**Exercise requirements**
Return every line from the one with "left elbow: (1041, 1112, -19)" through the one with "right wrist: (1467, 1130, -9)", inclusive, exactly as it appears below.

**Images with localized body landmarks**
****************************************

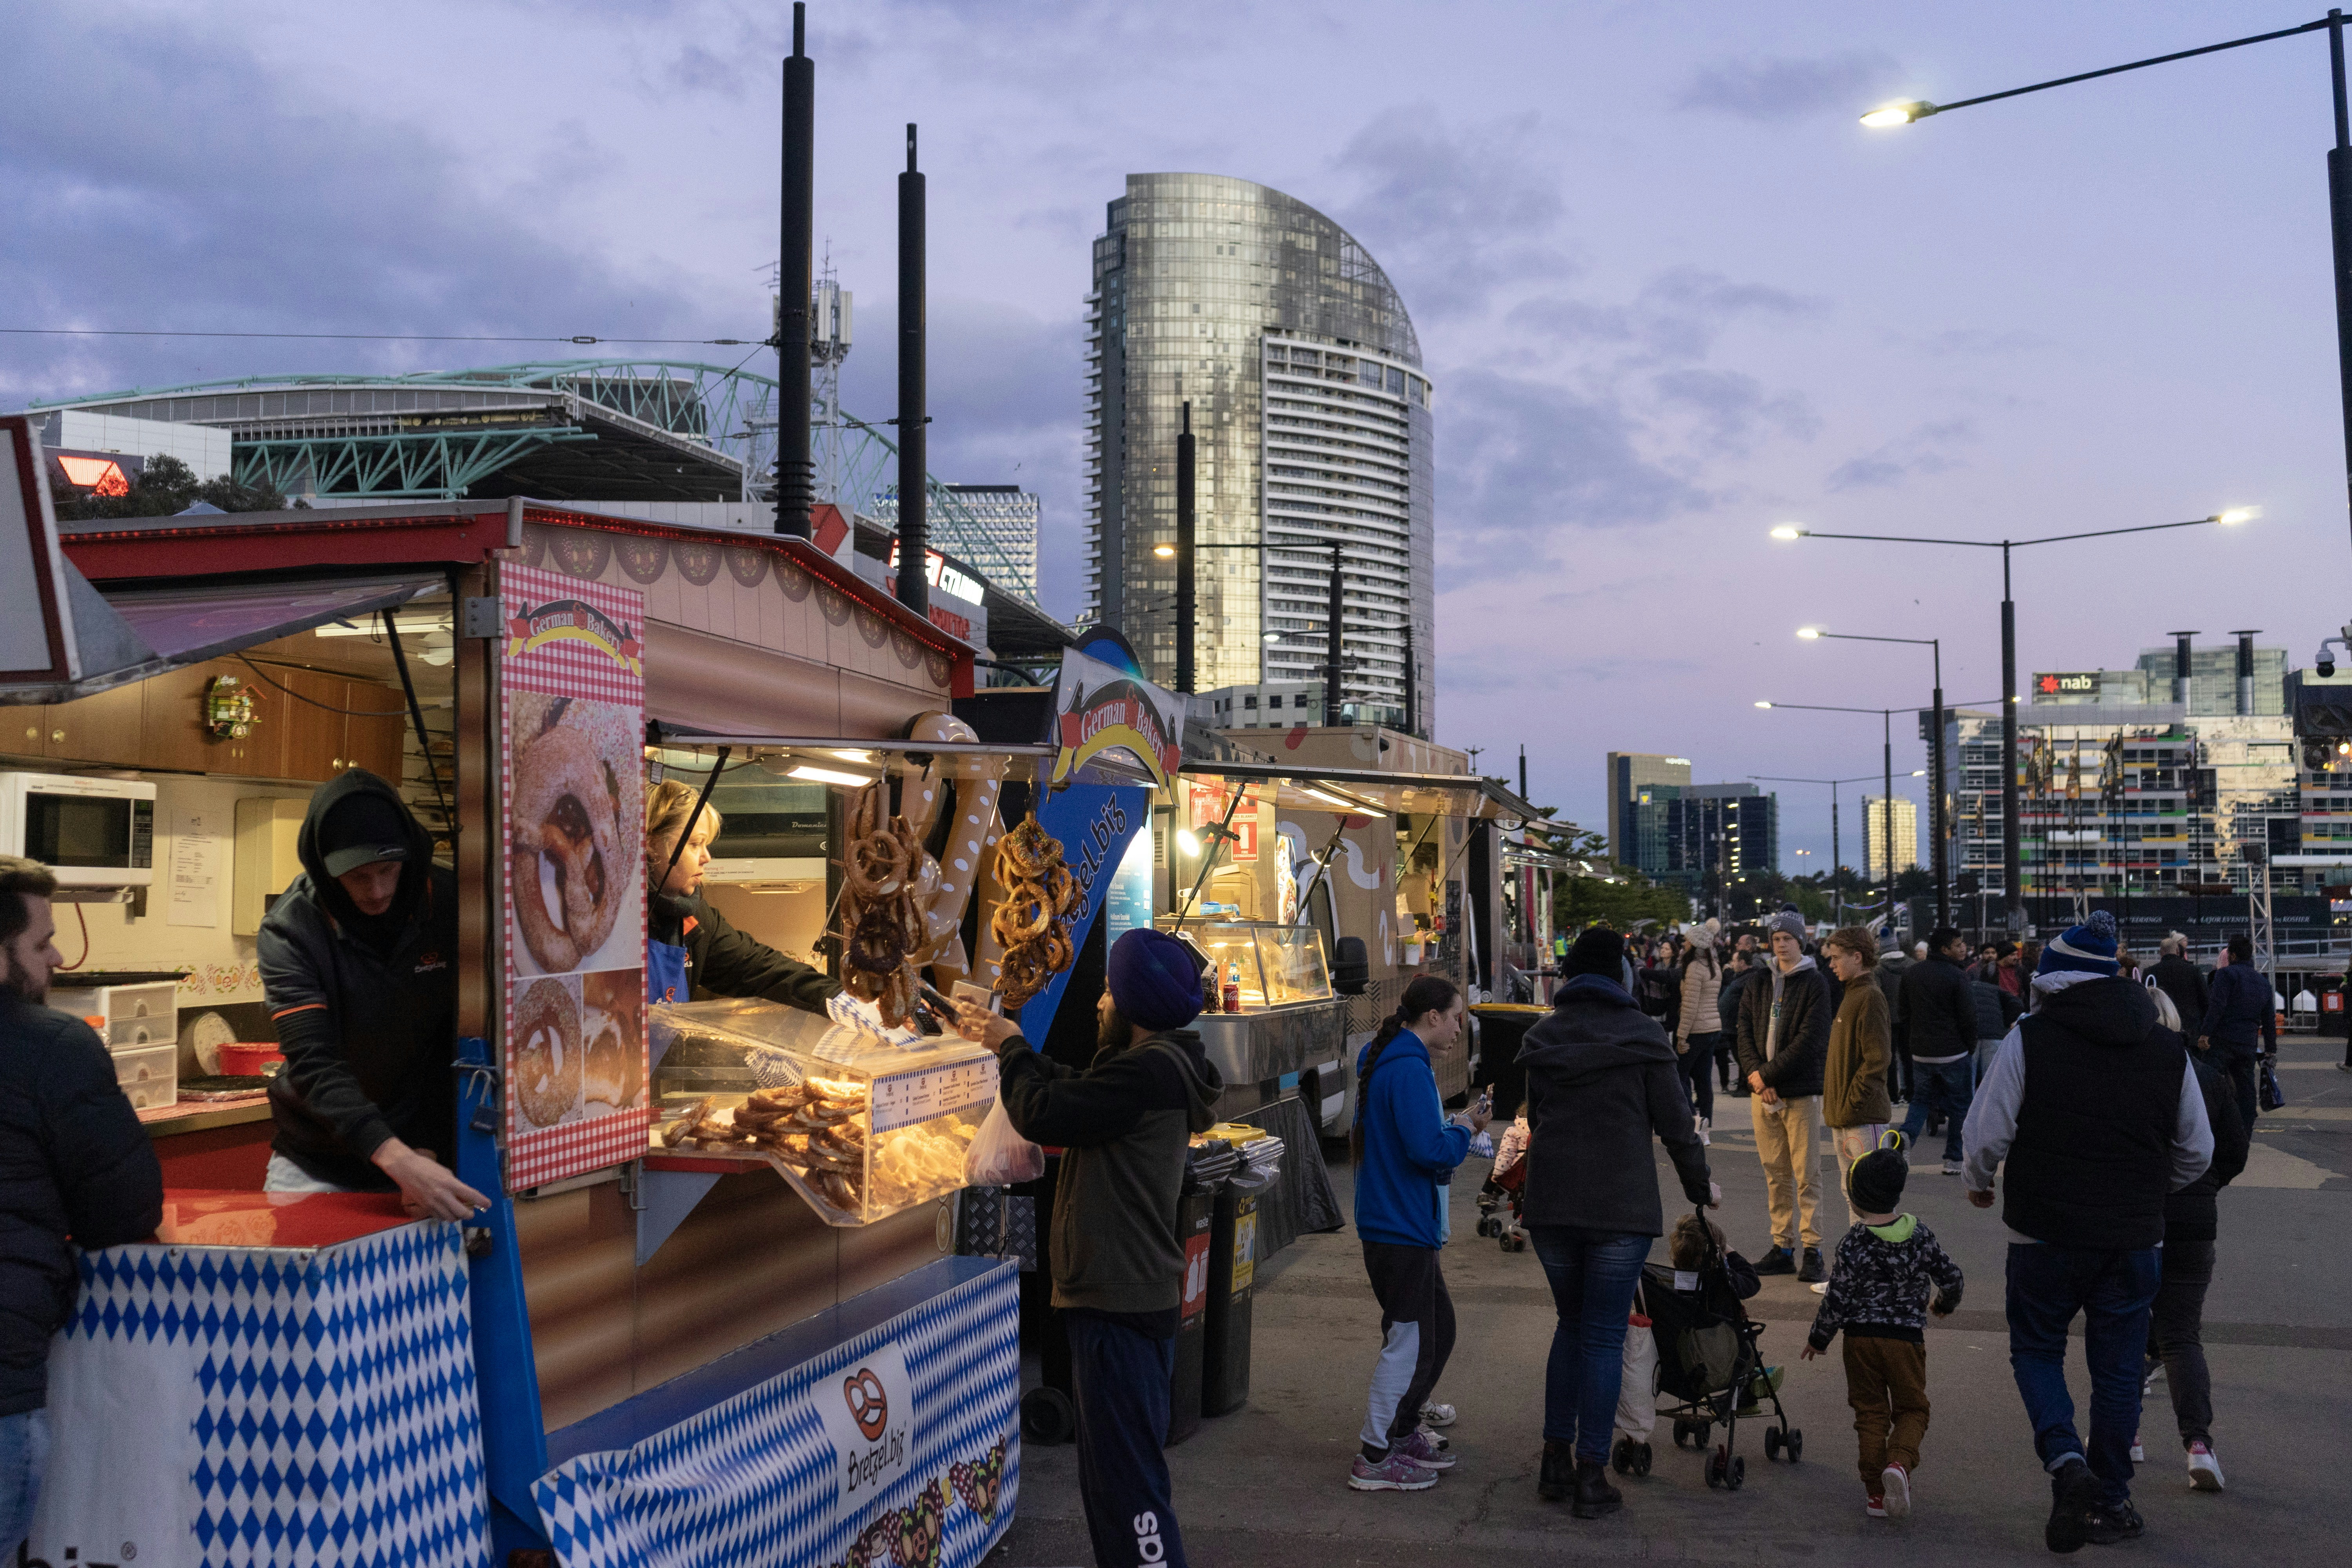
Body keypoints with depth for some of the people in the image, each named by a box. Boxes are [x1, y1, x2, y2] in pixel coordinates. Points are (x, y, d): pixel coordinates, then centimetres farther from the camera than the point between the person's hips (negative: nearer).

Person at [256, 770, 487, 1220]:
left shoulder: (450, 904, -11)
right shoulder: (288, 930, -16)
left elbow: (459, 1047, -8)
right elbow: (313, 1063, -26)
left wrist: (427, 1154, -18)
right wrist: (398, 1160, -39)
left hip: (424, 1153, 0)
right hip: (315, 1165, 0)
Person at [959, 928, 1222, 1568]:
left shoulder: (1149, 1070, -19)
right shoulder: (1159, 1065, 15)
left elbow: (1041, 1112, -19)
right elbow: (1071, 1091, 24)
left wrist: (1010, 1046, -2)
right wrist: (1005, 1042, 22)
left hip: (1120, 1305, -11)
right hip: (1126, 1297, 11)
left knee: (1126, 1480, -8)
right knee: (1114, 1473, 21)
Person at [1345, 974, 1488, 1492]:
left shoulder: (1388, 1061, 14)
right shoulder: (1409, 1070, -20)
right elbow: (1430, 1149, -26)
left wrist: (1457, 1133, 10)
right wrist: (1467, 1130, -9)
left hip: (1398, 1222, 11)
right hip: (1402, 1229, -11)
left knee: (1437, 1328, 19)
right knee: (1408, 1339, -2)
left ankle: (1402, 1432, 30)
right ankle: (1375, 1457, 7)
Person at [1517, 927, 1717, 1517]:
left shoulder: (1543, 1035, 8)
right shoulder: (1642, 1035, -4)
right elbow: (1675, 1122, -2)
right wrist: (1700, 1186, 12)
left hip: (1550, 1202, 4)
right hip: (1621, 1206, -4)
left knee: (1571, 1323, 19)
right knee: (1605, 1335, 3)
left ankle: (1556, 1461, 19)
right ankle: (1592, 1476, 5)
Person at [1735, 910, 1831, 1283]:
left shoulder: (1815, 984, -3)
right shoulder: (1757, 985, 13)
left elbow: (1810, 1040, -11)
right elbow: (1745, 1033, 9)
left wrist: (1767, 1073, -12)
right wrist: (1755, 1074, -8)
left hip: (1800, 1091, -5)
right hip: (1763, 1090, 5)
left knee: (1805, 1175, -5)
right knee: (1775, 1174, 9)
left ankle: (1812, 1251, 0)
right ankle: (1782, 1248, 15)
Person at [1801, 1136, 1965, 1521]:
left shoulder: (1852, 1244, -11)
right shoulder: (1919, 1234, -2)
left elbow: (1838, 1298, -9)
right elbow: (1951, 1276, 6)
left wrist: (1818, 1338, 5)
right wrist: (1946, 1302, 29)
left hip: (1861, 1337, -1)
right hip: (1907, 1336, 1)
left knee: (1870, 1412, 10)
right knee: (1912, 1408, 14)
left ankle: (1875, 1491, 11)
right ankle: (1899, 1462, -12)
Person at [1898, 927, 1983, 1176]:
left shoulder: (1912, 974, 6)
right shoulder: (1957, 977, -14)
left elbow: (1905, 1014, 11)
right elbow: (1968, 1018, -12)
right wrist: (1970, 1048, 2)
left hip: (1920, 1053, 5)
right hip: (1954, 1053, -5)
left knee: (1922, 1098, 19)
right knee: (1960, 1105, 9)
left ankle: (1907, 1133, -9)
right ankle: (1955, 1160, 13)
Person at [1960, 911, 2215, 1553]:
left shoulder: (2030, 1037, -9)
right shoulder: (2167, 1049, 5)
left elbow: (1987, 1133, -11)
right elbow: (2197, 1152, 12)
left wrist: (1978, 1183, 10)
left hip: (2046, 1234, -3)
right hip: (2134, 1237, 3)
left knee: (2036, 1348, 13)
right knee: (2119, 1368, 14)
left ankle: (2066, 1461, -8)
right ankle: (2110, 1501, 21)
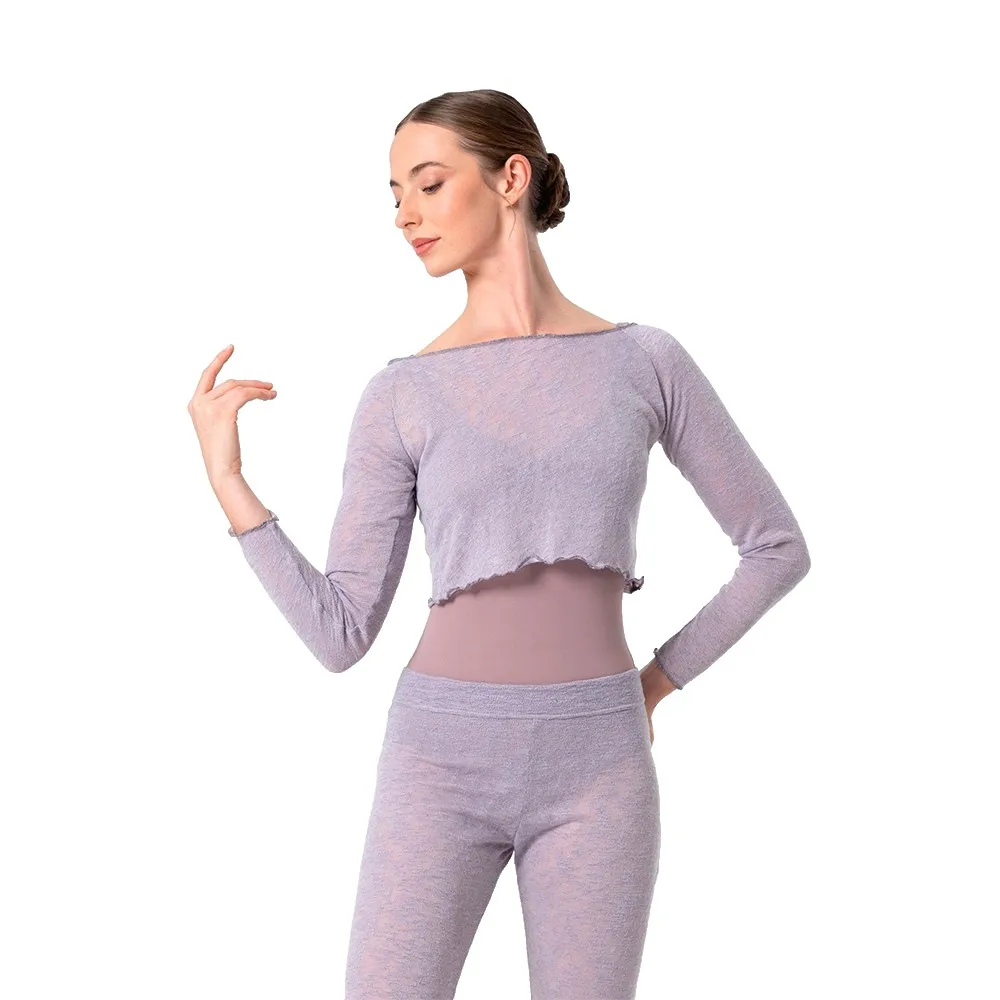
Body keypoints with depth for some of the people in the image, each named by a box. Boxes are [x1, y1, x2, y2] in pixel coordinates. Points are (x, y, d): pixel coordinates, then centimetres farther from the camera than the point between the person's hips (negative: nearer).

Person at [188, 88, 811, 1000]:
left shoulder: (646, 360, 3)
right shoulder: (400, 398, 3)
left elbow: (779, 547, 9)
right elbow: (341, 636, -1)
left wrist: (657, 682, 6)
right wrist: (225, 477, -7)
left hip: (595, 771, 0)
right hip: (442, 762, 0)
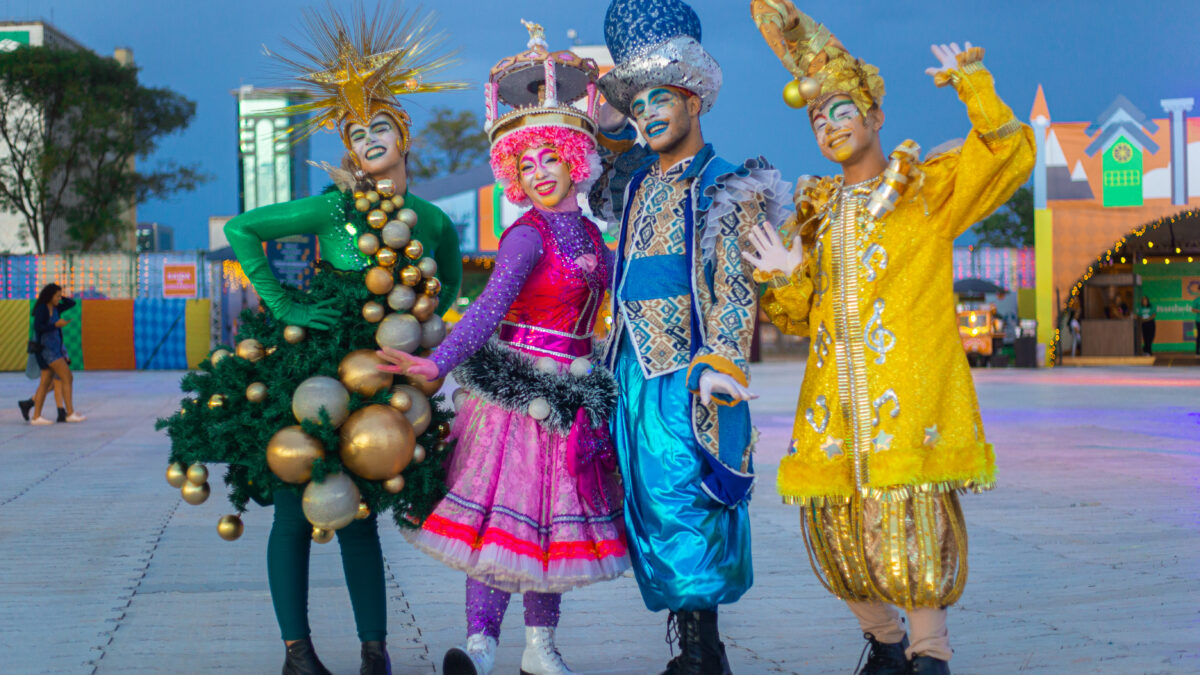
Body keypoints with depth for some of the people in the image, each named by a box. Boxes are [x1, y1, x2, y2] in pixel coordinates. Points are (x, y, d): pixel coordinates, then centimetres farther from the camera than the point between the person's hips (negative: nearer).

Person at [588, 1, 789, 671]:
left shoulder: (726, 188, -1)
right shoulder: (635, 182, 17)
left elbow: (735, 290, -8)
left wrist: (718, 368, -17)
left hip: (687, 375, -7)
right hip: (633, 371, 7)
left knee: (683, 502, -12)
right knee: (649, 508, 5)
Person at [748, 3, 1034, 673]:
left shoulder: (929, 189, 7)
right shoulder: (816, 211, 20)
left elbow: (1011, 154, -9)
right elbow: (801, 316, 21)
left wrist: (971, 82, -13)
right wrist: (786, 278, 1)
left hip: (911, 392, -5)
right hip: (835, 399, 5)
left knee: (915, 519, -12)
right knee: (838, 527, 4)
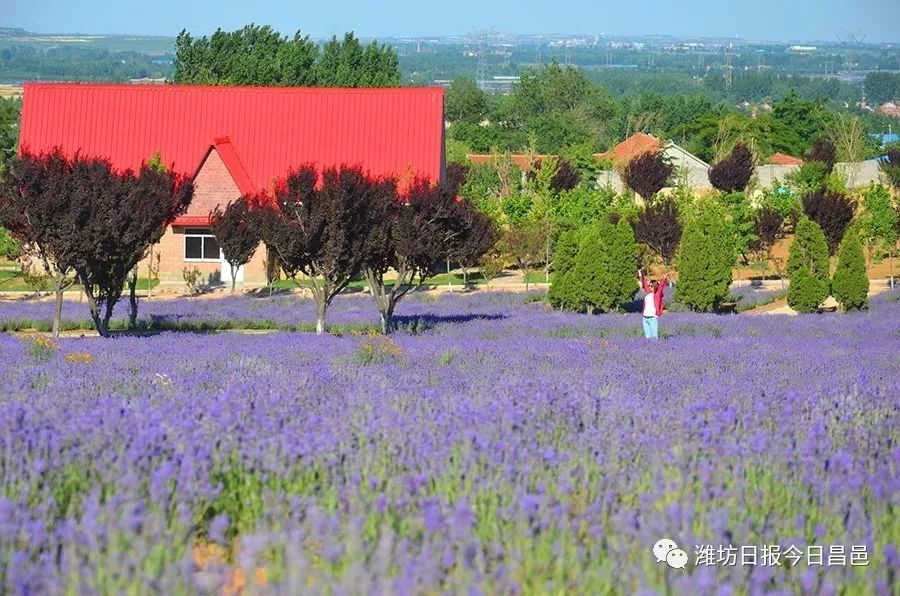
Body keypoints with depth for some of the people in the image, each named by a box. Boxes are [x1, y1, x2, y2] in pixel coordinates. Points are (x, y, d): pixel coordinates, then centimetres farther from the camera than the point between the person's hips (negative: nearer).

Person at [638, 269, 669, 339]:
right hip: (645, 318, 6)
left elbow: (661, 286, -14)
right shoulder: (647, 293, 13)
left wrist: (664, 279, -28)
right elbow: (644, 284, 25)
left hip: (653, 318, -6)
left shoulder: (657, 294, 0)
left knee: (654, 336, -9)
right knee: (647, 337, 6)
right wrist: (641, 276, 34)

****************************************

**Written reply**
left elbow: (1041, 1112, -19)
right elbow: (1071, 1091, 24)
left wrist: (1010, 1046, -2)
right wrist: (1005, 1042, 22)
left hip: (1120, 1305, -11)
right hip: (1126, 1297, 11)
left knee: (1126, 1480, -8)
right knee: (1114, 1473, 21)
Person at [1345, 974, 1488, 1492]:
left shoulder: (1388, 1061, 14)
right shoulder: (1409, 1070, -20)
right elbow: (1430, 1149, -26)
left wrist: (1457, 1133, 10)
right wrist: (1467, 1130, -9)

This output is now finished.